Start of PROVIDED DATA
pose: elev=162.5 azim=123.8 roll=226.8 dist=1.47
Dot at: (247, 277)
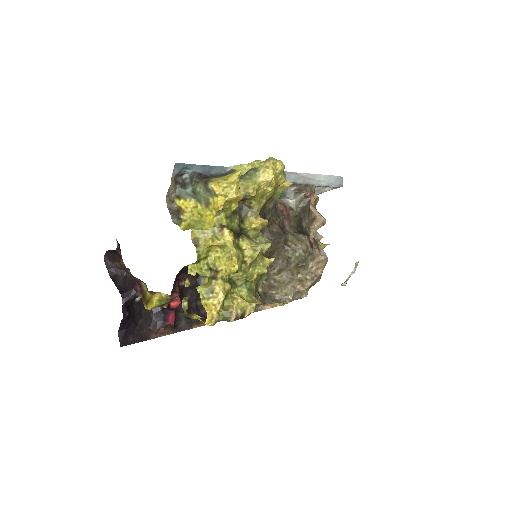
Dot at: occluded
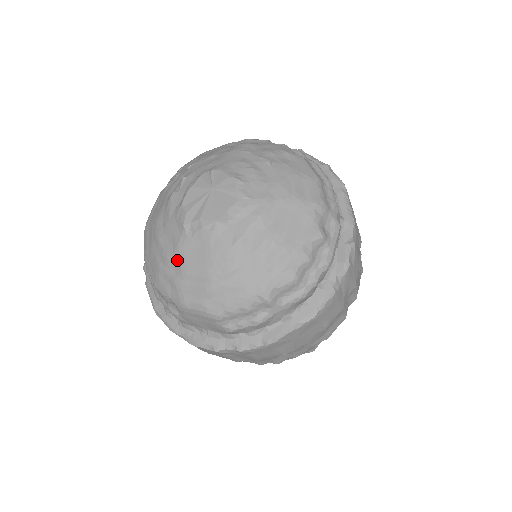
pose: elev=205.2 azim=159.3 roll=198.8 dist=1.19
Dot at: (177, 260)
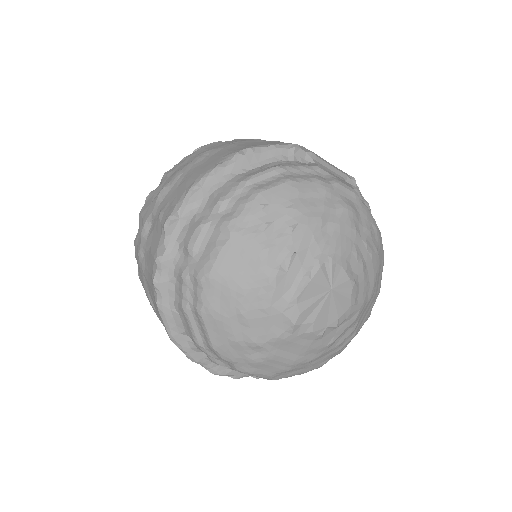
Dot at: (268, 348)
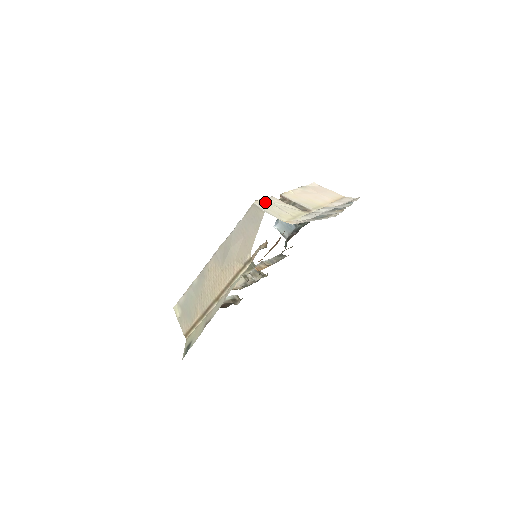
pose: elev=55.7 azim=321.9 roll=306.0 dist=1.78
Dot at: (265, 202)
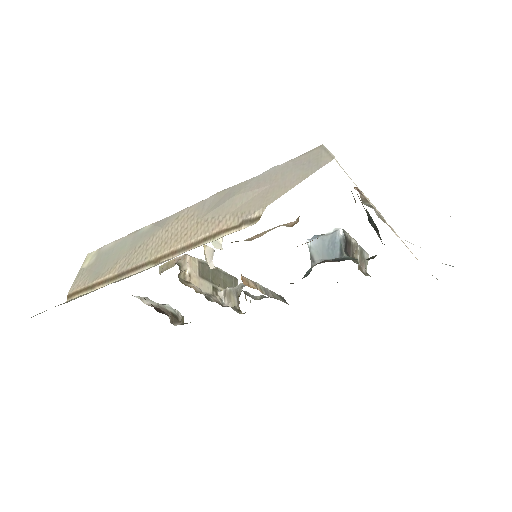
Dot at: (337, 162)
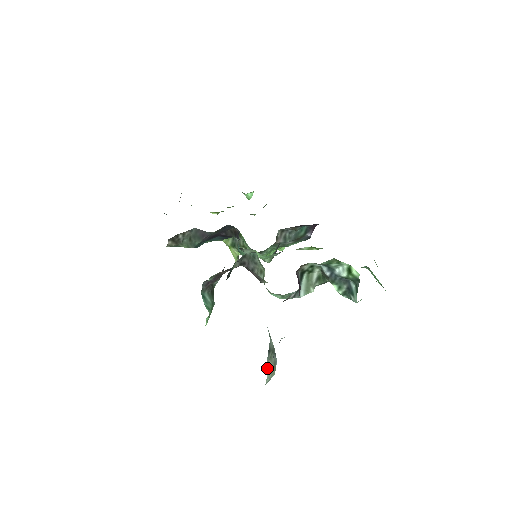
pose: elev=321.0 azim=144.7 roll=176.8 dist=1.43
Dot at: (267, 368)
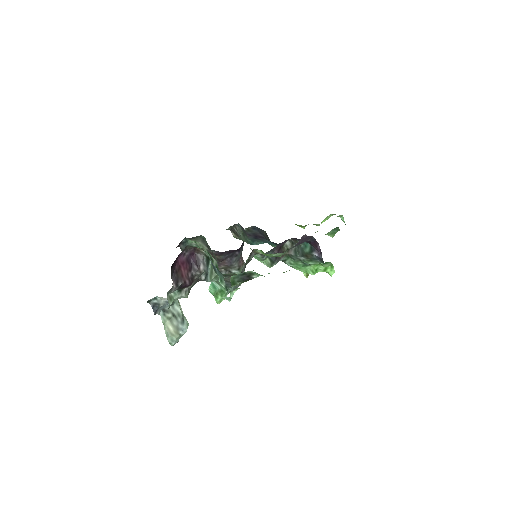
End of PROVIDED DATA
WHAT THIS TASK INVOLVES: Pull every line of text out of the data above, copying each one word for word and leaving the pictures out.

RESULT OF THE EXERCISE:
pose: elev=162.5 azim=123.8 roll=226.8 dist=1.47
Dot at: (247, 277)
Dot at: occluded
pose: elev=205.2 azim=159.3 roll=198.8 dist=1.19
Dot at: (177, 260)
Dot at: (268, 348)
pose: elev=55.7 azim=321.9 roll=306.0 dist=1.78
Dot at: (265, 202)
Dot at: (337, 162)
pose: elev=321.0 azim=144.7 roll=176.8 dist=1.43
Dot at: (267, 368)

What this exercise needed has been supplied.